- Education: University of Queensland
- Occupation: Journalist
- Years active: 2001 - present
- Employer: Nine Network
- Television: Nine News reporter
- Spouse: Dragi Ristevski

= Vicky Jardim =

Australian television journalist and presenter

Vicky Jardim is an Australian television journalist and presenter. She is currently a journalist for Nine News Sydney.

==Career==
Jardim is a reporter and presenter for Nine News Sydney with more than 20 years experience.

After six years in Nine News Melbourne, Jardim relocated home to Sydney in August 2014.

As well as a reporter for the Sydney 6pm News, Jardim is a regular presenter of Nine News Early Edition, Nine News Now, the morning and afternoon bulletins and the late night updates.

Jardim previously worked for the Australian Broadcasting Corporation in Melbourne as a national television and radio reporter, filing stories for Lateline, the 7pm News and 774 radio bulletins.

She also filled-in as a presenter/producer on the ABC's Asia Pacific News. With a keen interest in economics, she worked on the ABC's National Finance Desk.

Jardim has covered a wide range of stories from the Martin Place siege to the Black Saturday bushfires, Office of Police Integrity hearings and underworld murders. Among the highlights of her career were reporting at the 2006 Melbourne Commonwealth Games and hosting a live broadcast at the Dame Elisabeth Murdoch State Memorial Service.

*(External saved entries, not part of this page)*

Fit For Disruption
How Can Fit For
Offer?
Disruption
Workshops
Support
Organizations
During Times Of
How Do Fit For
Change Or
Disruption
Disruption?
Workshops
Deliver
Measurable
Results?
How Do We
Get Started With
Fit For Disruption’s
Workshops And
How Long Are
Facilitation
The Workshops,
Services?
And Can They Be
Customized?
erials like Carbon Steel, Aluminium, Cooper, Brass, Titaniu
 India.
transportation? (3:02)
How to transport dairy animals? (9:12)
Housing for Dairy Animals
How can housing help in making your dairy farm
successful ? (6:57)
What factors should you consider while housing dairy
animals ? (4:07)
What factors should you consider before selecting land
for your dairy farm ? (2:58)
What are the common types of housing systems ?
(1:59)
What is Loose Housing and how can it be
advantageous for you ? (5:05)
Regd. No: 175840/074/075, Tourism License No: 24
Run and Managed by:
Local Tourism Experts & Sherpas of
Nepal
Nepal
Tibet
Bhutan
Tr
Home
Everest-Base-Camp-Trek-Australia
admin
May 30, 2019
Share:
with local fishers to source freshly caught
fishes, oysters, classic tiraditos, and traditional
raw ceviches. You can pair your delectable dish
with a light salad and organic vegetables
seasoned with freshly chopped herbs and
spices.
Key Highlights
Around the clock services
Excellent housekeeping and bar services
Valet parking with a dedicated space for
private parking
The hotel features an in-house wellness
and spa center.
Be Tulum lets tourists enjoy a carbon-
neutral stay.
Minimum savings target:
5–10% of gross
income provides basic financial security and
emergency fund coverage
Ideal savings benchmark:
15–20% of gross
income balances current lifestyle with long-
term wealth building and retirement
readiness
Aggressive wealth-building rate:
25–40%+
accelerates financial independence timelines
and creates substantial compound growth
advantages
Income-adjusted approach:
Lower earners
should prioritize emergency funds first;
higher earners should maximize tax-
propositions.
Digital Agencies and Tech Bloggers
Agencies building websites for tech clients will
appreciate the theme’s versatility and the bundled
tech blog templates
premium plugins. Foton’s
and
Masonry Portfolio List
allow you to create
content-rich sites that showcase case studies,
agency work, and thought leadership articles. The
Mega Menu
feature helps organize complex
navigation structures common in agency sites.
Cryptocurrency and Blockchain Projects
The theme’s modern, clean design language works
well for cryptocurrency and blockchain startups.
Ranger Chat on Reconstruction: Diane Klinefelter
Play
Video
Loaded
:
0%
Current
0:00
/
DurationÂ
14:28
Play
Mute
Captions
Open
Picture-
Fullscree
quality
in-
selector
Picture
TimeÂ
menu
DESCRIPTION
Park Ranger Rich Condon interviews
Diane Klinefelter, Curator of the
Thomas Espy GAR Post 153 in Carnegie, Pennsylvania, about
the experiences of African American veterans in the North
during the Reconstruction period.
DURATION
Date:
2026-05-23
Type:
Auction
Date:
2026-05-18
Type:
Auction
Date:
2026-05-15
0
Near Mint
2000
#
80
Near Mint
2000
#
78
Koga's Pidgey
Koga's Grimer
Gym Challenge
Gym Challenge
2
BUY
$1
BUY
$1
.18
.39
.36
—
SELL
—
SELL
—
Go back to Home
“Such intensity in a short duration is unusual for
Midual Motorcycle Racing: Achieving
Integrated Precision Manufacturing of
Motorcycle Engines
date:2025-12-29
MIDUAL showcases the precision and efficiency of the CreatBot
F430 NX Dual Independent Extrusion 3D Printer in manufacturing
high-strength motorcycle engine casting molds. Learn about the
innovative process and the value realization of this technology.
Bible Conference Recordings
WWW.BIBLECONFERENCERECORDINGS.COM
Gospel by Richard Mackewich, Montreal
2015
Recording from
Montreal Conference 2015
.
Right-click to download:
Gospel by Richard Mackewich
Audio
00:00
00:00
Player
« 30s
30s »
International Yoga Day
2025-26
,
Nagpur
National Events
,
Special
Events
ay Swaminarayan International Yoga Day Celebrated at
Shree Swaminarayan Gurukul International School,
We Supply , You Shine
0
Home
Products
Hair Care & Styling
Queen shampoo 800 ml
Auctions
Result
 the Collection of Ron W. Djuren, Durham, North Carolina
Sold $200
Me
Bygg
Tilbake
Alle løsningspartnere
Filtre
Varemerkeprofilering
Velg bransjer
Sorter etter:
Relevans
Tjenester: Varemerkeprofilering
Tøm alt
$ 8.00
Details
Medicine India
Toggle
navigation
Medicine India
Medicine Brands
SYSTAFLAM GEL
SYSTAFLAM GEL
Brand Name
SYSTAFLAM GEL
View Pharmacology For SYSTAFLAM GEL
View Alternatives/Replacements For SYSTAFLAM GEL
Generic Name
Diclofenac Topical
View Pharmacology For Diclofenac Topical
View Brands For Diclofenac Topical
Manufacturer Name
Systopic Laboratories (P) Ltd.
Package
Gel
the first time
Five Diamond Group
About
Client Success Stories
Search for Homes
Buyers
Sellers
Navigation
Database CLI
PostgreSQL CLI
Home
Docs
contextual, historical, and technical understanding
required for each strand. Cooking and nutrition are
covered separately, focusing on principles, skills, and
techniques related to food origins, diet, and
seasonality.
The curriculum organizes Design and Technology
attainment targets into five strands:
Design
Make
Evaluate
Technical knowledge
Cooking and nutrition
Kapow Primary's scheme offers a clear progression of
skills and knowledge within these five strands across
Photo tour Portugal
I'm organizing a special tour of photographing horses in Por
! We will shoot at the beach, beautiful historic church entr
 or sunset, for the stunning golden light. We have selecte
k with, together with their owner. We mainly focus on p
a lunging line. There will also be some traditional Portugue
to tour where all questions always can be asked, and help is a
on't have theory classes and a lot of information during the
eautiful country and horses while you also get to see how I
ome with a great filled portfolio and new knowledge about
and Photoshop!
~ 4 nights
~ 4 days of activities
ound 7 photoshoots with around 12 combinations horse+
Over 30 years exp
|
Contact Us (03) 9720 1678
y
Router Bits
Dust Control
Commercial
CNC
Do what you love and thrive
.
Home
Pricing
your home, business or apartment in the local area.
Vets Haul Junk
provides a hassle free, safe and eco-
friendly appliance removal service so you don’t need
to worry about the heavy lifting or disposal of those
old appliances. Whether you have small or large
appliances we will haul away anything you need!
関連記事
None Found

Jardim graduated from the University of Queensland with a Bachelor of Journalism. While studying, she completed a cadetship at Channel 7 in Brisbane and then joined Channel 9, Brisbane as a script assistant.

Her first reporting job as a young journalist was at WIN Television, where after a year she was promoted to reporter/bureau chief.

She is now a reporter and journalist for Nine News Sydney.

==Personal life==
She is married to Citigroup’s managing director Dragi Ristevski.